In 1902, Walter Jarvis Barlow purchased a 25-acre meadow adjacent to Elysian Park from J.B. Lankershim for a tuberculosis hospital. Dr. Barlow purchased the 25 acres from J. B. Lankershim for $7,300. He convinced Lankershim to donate back $1,000 of the purchase price, received $1,300 from Alfred Solano, and chipped in the balance of $5,000.

Walter Jarvis Barlow founded the Barlow Sanatorium in 1902 on 25 acres of meadowland next to Elysian Park.   The location seemed ideal because the surrounding hills ensured clean air and the neighboring Elysian Park seemed to guarantee any future development.
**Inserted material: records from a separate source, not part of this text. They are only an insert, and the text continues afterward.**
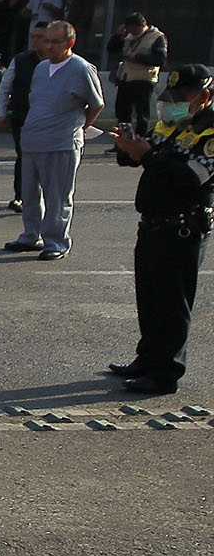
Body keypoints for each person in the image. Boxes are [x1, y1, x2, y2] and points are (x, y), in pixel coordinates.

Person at [107, 64, 214, 396]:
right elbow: (142, 156)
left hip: (182, 227)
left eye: (180, 98)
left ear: (204, 97)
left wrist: (147, 155)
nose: (171, 105)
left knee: (172, 304)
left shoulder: (209, 132)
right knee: (150, 299)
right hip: (152, 224)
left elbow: (189, 177)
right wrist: (129, 148)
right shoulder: (173, 125)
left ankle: (165, 372)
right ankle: (148, 358)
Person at [3, 20, 103, 261]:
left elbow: (97, 103)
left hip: (61, 142)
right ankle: (31, 235)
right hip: (33, 139)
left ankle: (57, 241)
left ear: (70, 43)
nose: (48, 46)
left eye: (54, 42)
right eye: (45, 40)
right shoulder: (41, 68)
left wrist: (82, 126)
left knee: (57, 195)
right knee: (30, 193)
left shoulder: (81, 68)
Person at [0, 22, 48, 213]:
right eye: (33, 36)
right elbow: (5, 87)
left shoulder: (57, 62)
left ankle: (43, 195)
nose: (35, 41)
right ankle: (21, 196)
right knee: (25, 156)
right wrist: (1, 113)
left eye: (40, 37)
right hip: (22, 117)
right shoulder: (21, 59)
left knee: (45, 159)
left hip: (48, 120)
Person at [108, 14, 167, 137]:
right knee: (123, 113)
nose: (132, 32)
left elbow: (160, 59)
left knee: (142, 114)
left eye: (135, 29)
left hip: (144, 80)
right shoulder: (128, 36)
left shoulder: (156, 37)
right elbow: (112, 50)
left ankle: (141, 139)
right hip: (126, 78)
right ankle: (124, 141)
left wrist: (138, 58)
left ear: (143, 25)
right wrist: (117, 36)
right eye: (130, 29)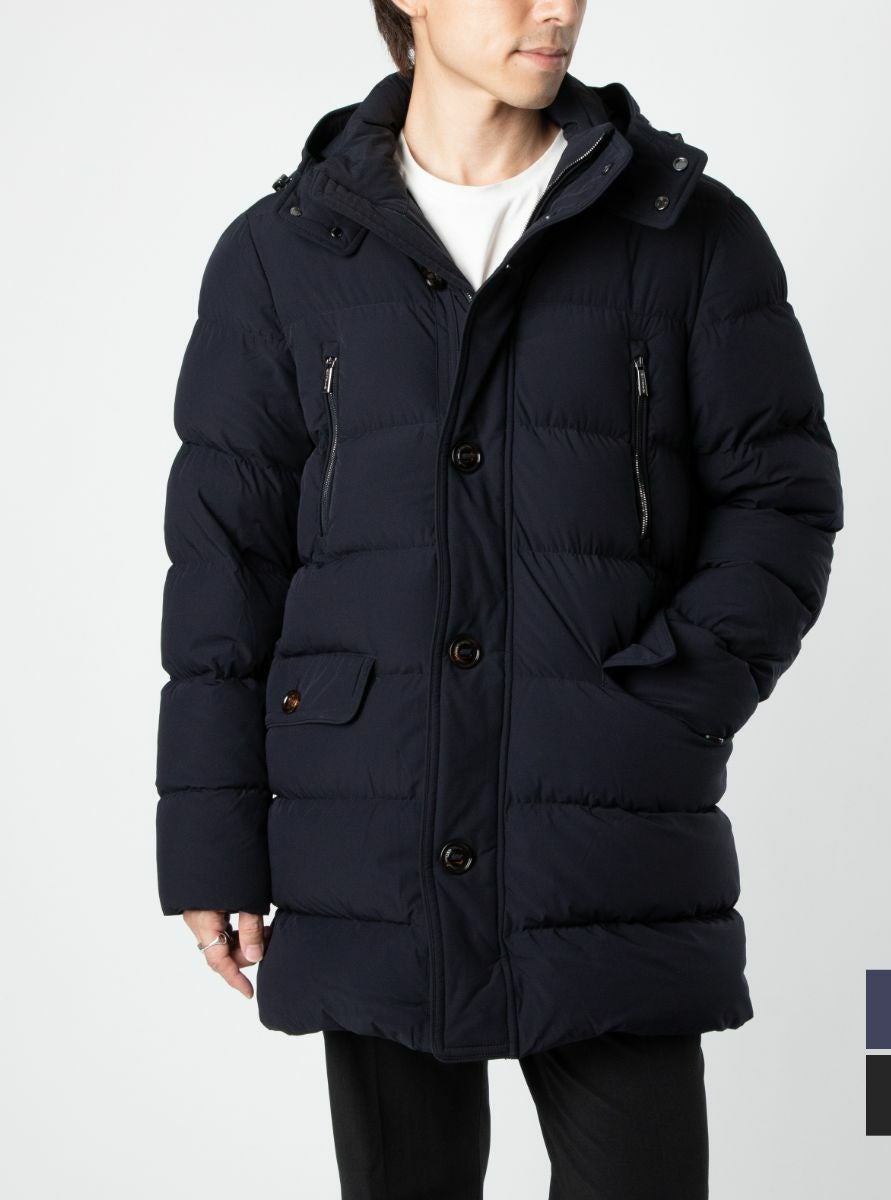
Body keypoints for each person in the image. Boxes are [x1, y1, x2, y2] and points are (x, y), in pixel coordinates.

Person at [154, 1, 845, 1196]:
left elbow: (780, 498)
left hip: (604, 836)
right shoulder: (284, 255)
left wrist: (666, 704)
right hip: (370, 828)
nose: (557, 7)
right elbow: (226, 564)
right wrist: (210, 843)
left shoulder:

The site has thirty-two separate “contributing” (historic) buildings dating from 1902 to 1952, mostly in the Craftsman and Spanish Colonial Revival styles. A building on the Barlow property is designated Los Angeles Historic-Cultural Monument No. 504, and a historic resources evaluation in 1992 found the site eligible for listing as a National Register historic district.

In 2009, Barlow Respiratory Hospital applied to the City of Los Angeles to change its zoning from agriculture to High Medium and Low Medium density (depending on the parcel), and it requested amendment to the Silver Lake-Echo Park-Elysian Valley Community Plan for the Community Plan to be consistent with its proposed changes in zoning category.

The City Planning Department is currently reviewing the first administrative screen-check of the Draft Environmental Impact Report (Draft EIR, or DEIR). Nothing has been released or completed, according to an email from Diane Kitching, the planner in charge of the EIR, dated May 4, 2011)

The applicant proposed (and still proposes) to replace the existing hospital, and to build a 31,000 square-foot administration support facility and a 17,000 square-foot skilled nursing facility, and to subdivide and redevelop the remainder of the property with 888 multi-family residences (1,050,500 square feet) and 15,000 square feet of commercial space.  (August 25, 2009 Notice of Preparation and Notice of Public Scoping Meeting for an Environmental Impact Report). (E-mail messages from Diane Kitching, August 25, 2009 and May 4, 2011). 

The City’s decision to either allow the proposed land use changes, to require mitigation of environmental impacts or to deny the project, should be seen against the backdrop of the history of the area. 

Barlow Hospital has been able to take advantage of the site for 109 years. It now seeks the change the character of the neighborhood and of Elysian Park substantially.